*WHAT YOU HAVE TO DO*
In every entry, switch each occurrence of "seller" to "vendor" and reproduce the source text with everything else unchanged. Omit the pictures from your answer.

*DATA*
.....

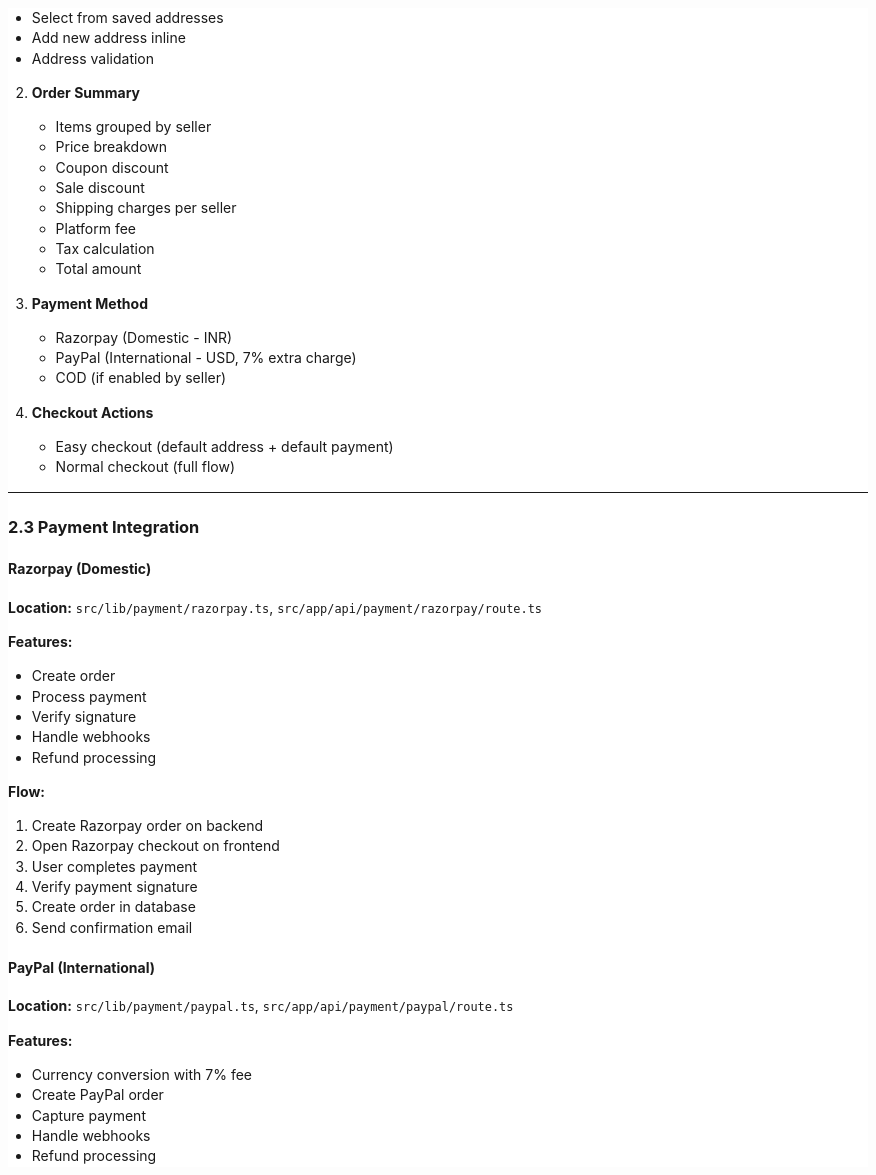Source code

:    - Select from saved addresses
   - Add new address inline
   - Address validation

2. **Order Summary**

   - Items grouped by seller
   - Price breakdown
   - Coupon discount
   - Sale discount
   - Shipping charges per seller
   - Platform fee
   - Tax calculation
   - Total amount

3. **Payment Method**

   - Razorpay (Domestic - INR)
   - PayPal (International - USD, 7% extra charge)
   - COD (if enabled by seller)

4. **Checkout Actions**
   - Easy checkout (default address + default payment)
   - Normal checkout (full flow)

---

### 2.3 Payment Integration

#### Razorpay (Domestic)

**Location:** `src/lib/payment/razorpay.ts`, `src/app/api/payment/razorpay/route.ts`

**Features:**

- Create order
- Process payment
- Verify signature
- Handle webhooks
- Refund processing

**Flow:**

1. Create Razorpay order on backend
2. Open Razorpay checkout on frontend
3. User completes payment
4. Verify payment signature
5. Create order in database
6. Send confirmation email

#### PayPal (International)

**Location:** `src/lib/payment/paypal.ts`, `src/app/api/payment/paypal/route.ts`

**Features:**

- Currency conversion with 7% fee
- Create PayPal order
- Capture payment
- Handle webhooks
- Refund processing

.....

*SOLUTION*
Source code

:    - Select from saved addresses
   - Add new address inline
   - Address validation

2. **Order Summary**

   - Items grouped by vendor
   - Price breakdown
   - Coupon discount
   - Sale discount
   - Shipping charges per vendor
   - Platform fee
   - Tax calculation
   - Total amount

3. **Payment Method**

   - Razorpay (Domestic - INR)
   - PayPal (International - USD, 7% extra charge)
   - COD (if enabled by vendor)

4. **Checkout Actions**
   - Easy checkout (default address + default payment)
   - Normal checkout (full flow)

---

### 2.3 Payment Integration

#### Razorpay (Domestic)

**Location:** `src/lib/payment/razorpay.ts`, `src/app/api/payment/razorpay/route.ts`

**Features:**

- Create order
- Process payment
- Verify signature
- Handle webhooks
- Refund processing

**Flow:**

1. Create Razorpay order on backend
2. Open Razorpay checkout on frontend
3. User completes payment
4. Verify payment signature
5. Create order in database
6. Send confirmation email

#### PayPal (International)

**Location:** `src/lib/payment/paypal.ts`, `src/app/api/payment/paypal/route.ts`

**Features:**

- Currency conversion with 7% fee
- Create PayPal order
- Capture payment
- Handle webhooks
- Refund processing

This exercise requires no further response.